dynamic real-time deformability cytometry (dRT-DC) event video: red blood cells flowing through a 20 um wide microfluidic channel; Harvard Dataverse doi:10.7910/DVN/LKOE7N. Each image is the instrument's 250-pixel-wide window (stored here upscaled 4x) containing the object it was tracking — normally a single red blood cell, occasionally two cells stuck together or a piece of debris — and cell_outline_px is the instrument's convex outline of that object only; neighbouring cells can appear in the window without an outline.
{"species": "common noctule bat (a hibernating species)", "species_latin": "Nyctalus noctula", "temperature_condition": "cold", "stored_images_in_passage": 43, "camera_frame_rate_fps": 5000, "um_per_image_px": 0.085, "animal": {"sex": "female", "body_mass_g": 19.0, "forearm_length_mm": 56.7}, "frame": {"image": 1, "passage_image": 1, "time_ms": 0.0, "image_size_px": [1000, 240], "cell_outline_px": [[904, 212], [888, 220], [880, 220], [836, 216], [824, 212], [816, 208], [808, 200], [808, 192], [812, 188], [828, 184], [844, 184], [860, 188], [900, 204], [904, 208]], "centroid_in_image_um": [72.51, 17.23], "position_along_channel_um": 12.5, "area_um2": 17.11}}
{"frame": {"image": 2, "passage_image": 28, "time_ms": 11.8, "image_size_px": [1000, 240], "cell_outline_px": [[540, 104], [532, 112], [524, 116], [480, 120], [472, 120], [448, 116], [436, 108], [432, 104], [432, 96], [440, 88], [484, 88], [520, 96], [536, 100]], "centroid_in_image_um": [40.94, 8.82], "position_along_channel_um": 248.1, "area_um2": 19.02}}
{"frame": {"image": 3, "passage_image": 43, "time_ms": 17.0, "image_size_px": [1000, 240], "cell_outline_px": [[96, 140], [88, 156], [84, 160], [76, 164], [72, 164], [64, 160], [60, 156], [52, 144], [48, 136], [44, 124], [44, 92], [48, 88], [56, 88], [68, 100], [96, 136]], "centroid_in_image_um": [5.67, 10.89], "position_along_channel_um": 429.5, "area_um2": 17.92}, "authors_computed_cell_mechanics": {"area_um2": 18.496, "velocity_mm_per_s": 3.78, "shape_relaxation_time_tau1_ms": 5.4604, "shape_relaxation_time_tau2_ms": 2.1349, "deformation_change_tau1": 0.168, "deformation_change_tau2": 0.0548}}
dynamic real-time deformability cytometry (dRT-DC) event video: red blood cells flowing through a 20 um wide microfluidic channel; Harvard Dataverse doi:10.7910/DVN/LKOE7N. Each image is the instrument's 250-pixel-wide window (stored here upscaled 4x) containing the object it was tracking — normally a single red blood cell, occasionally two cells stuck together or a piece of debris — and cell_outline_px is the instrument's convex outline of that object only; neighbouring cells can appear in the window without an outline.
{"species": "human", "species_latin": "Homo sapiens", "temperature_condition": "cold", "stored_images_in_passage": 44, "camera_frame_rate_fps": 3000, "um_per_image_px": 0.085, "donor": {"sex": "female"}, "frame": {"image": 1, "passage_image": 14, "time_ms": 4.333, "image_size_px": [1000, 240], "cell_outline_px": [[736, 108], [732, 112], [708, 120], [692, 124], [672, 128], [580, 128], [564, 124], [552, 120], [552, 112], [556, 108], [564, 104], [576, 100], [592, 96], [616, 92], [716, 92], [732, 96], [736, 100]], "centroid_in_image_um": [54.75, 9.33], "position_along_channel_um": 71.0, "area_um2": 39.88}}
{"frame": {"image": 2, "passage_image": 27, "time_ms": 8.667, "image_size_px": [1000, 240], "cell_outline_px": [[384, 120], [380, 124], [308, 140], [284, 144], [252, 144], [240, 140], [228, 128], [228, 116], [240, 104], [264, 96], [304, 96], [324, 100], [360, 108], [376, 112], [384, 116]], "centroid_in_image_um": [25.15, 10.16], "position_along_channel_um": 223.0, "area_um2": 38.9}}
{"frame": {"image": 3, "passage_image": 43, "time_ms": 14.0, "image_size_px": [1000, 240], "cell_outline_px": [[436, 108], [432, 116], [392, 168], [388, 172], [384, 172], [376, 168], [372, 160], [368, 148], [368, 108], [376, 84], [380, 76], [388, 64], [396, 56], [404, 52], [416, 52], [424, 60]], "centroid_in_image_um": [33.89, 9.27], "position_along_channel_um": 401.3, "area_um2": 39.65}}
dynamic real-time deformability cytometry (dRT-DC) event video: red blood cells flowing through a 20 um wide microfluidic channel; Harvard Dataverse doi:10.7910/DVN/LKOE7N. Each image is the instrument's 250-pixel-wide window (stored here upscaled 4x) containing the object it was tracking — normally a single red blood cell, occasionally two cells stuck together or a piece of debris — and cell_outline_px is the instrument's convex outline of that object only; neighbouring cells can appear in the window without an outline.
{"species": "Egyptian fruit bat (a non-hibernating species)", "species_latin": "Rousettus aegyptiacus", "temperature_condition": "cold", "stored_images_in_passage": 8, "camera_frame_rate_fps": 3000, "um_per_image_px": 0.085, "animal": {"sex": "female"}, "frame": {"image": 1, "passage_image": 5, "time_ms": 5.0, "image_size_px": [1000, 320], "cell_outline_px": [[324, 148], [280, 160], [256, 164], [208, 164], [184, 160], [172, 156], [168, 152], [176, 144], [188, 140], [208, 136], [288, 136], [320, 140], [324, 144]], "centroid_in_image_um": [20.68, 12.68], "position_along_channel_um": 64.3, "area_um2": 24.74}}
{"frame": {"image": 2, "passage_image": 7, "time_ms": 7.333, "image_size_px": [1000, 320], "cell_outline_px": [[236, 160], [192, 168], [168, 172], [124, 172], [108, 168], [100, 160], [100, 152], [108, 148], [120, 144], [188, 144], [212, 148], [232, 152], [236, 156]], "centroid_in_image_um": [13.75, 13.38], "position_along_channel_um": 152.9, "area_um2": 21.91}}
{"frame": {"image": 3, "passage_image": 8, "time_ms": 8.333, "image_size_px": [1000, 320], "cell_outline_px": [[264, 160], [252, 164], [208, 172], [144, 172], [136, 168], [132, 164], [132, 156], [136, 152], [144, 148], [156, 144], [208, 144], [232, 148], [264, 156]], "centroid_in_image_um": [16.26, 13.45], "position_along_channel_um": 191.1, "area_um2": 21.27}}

■ ■ ■ ■ ■ ■ ■

→ **Short problem**
Extract every record. Keep wording exact.

→ **The result**
dynamic real-time deformability cytometry (dRT-DC) event video: red blood cells flowing through a 20 um wide microfluidic channel; Harvard Dataverse doi:10.7910/DVN/LKOE7N. Each image is the instrument's 250-pixel-wide window (stored here upscaled 4x) containing the object it was tracking — normally a single red blood cell, occasionally two cells stuck together or a piece of debris — and cell_outline_px is the instrument's convex outline of that object only; neighbouring cells can appear in the window without an outline.
{"species": "common noctule bat (a hibernating species)", "species_latin": "Nyctalus noctula", "temperature_condition": "cold", "stored_images_in_passage": 43, "camera_frame_rate_fps": 5000, "um_per_image_px": 0.085, "animal": {"sex": "female", "body_mass_g": 19.0, "forearm_length_mm": 56.7}, "frame": {"image": 1, "passage_image": 1, "time_ms": 0.0, "image_size_px": [1000, 240], "cell_outline_px": [[904, 212], [888, 220], [880, 220], [836, 216], [824, 212], [816, 208], [808, 200], [808, 192], [812, 188], [828, 184], [844, 184], [860, 188], [900, 204], [904, 208]], "centroid_in_image_um": [72.51, 17.23], "position_along_channel_um": 12.5, "area_um2": 17.11}}
{"frame": {"image": 2, "passage_image": 28, "time_ms": 11.8, "image_size_px": [1000, 240], "cell_outline_px": [[540, 104], [532, 112], [524, 116], [480, 120], [472, 120], [448, 116], [436, 108], [432, 104], [432, 96], [440, 88], [484, 88], [520, 96], [536, 100]], "centroid_in_image_um": [40.94, 8.82], "position_along_channel_um": 248.1, "area_um2": 19.02}}
{"frame": {"image": 3, "passage_image": 43, "time_ms": 17.0, "image_size_px": [1000, 240], "cell_outline_px": [[96, 140], [88, 156], [84, 160], [76, 164], [72, 164], [64, 160], [60, 156], [52, 144], [48, 136], [44, 124], [44, 92], [48, 88], [56, 88], [68, 100], [96, 136]], "centroid_in_image_um": [5.67, 10.89], "position_along_channel_um": 429.5, "area_um2": 17.92}, "authors_computed_cell_mechanics": {"area_um2": 18.496, "velocity_mm_per_s": 3.78, "shape_relaxation_time_tau1_ms": 5.4604, "shape_relaxation_time_tau2_ms": 2.1349, "deformation_change_tau1": 0.168, "deformation_change_tau2": 0.0548}}
dynamic real-time deformability cytometry (dRT-DC) event video: red blood cells flowing through a 20 um wide microfluidic channel; Harvard Dataverse doi:10.7910/DVN/LKOE7N. Each image is the instrument's 250-pixel-wide window (stored here upscaled 4x) containing the object it was tracking — normally a single red blood cell, occasionally two cells stuck together or a piece of debris — and cell_outline_px is the instrument's convex outline of that object only; neighbouring cells can appear in the window without an outline.
{"species": "human", "species_latin": "Homo sapiens", "temperature_condition": "cold", "stored_images_in_passage": 44, "camera_frame_rate_fps": 3000, "um_per_image_px": 0.085, "donor": {"sex": "female"}, "frame": {"image": 1, "passage_image": 14, "time_ms": 4.333, "image_size_px": [1000, 240], "cell_outline_px": [[736, 108], [732, 112], [708, 120], [692, 124], [672, 128], [580, 128], [564, 124], [552, 120], [552, 112], [556, 108], [564, 104], [576, 100], [592, 96], [616, 92], [716, 92], [732, 96], [736, 100]], "centroid_in_image_um": [54.75, 9.33], "position_along_channel_um": 71.0, "area_um2": 39.88}}
{"frame": {"image": 2, "passage_image": 27, "time_ms": 8.667, "image_size_px": [1000, 240], "cell_outline_px": [[384, 120], [380, 124], [308, 140], [284, 144], [252, 144], [240, 140], [228, 128], [228, 116], [240, 104], [264, 96], [304, 96], [324, 100], [360, 108], [376, 112], [384, 116]], "centroid_in_image_um": [25.15, 10.16], "position_along_channel_um": 223.0, "area_um2": 38.9}}
{"frame": {"image": 3, "passage_image": 43, "time_ms": 14.0, "image_size_px": [1000, 240], "cell_outline_px": [[436, 108], [432, 116], [392, 168], [388, 172], [384, 172], [376, 168], [372, 160], [368, 148], [368, 108], [376, 84], [380, 76], [388, 64], [396, 56], [404, 52], [416, 52], [424, 60]], "centroid_in_image_um": [33.89, 9.27], "position_along_channel_um": 401.3, "area_um2": 39.65}}
dynamic real-time deformability cytometry (dRT-DC) event video: red blood cells flowing through a 20 um wide microfluidic channel; Harvard Dataverse doi:10.7910/DVN/LKOE7N. Each image is the instrument's 250-pixel-wide window (stored here upscaled 4x) containing the object it was tracking — normally a single red blood cell, occasionally two cells stuck together or a piece of debris — and cell_outline_px is the instrument's convex outline of that object only; neighbouring cells can appear in the window without an outline.
{"species": "Egyptian fruit bat (a non-hibernating species)", "species_latin": "Rousettus aegyptiacus", "temperature_condition": "cold", "stored_images_in_passage": 8, "camera_frame_rate_fps": 3000, "um_per_image_px": 0.085, "animal": {"sex": "female"}, "frame": {"image": 1, "passage_image": 5, "time_ms": 5.0, "image_size_px": [1000, 320], "cell_outline_px": [[324, 148], [280, 160], [256, 164], [208, 164], [184, 160], [172, 156], [168, 152], [176, 144], [188, 140], [208, 136], [288, 136], [320, 140], [324, 144]], "centroid_in_image_um": [20.68, 12.68], "position_along_channel_um": 64.3, "area_um2": 24.74}}
{"frame": {"image": 2, "passage_image": 7, "time_ms": 7.333, "image_size_px": [1000, 320], "cell_outline_px": [[236, 160], [192, 168], [168, 172], [124, 172], [108, 168], [100, 160], [100, 152], [108, 148], [120, 144], [188, 144], [212, 148], [232, 152], [236, 156]], "centroid_in_image_um": [13.75, 13.38], "position_along_channel_um": 152.9, "area_um2": 21.91}}
{"frame": {"image": 3, "passage_image": 8, "time_ms": 8.333, "image_size_px": [1000, 320], "cell_outline_px": [[264, 160], [252, 164], [208, 172], [144, 172], [136, 168], [132, 164], [132, 156], [136, 152], [144, 148], [156, 144], [208, 144], [232, 148], [264, 156]], "centroid_in_image_um": [16.26, 13.45], "position_along_channel_um": 191.1, "area_um2": 21.27}}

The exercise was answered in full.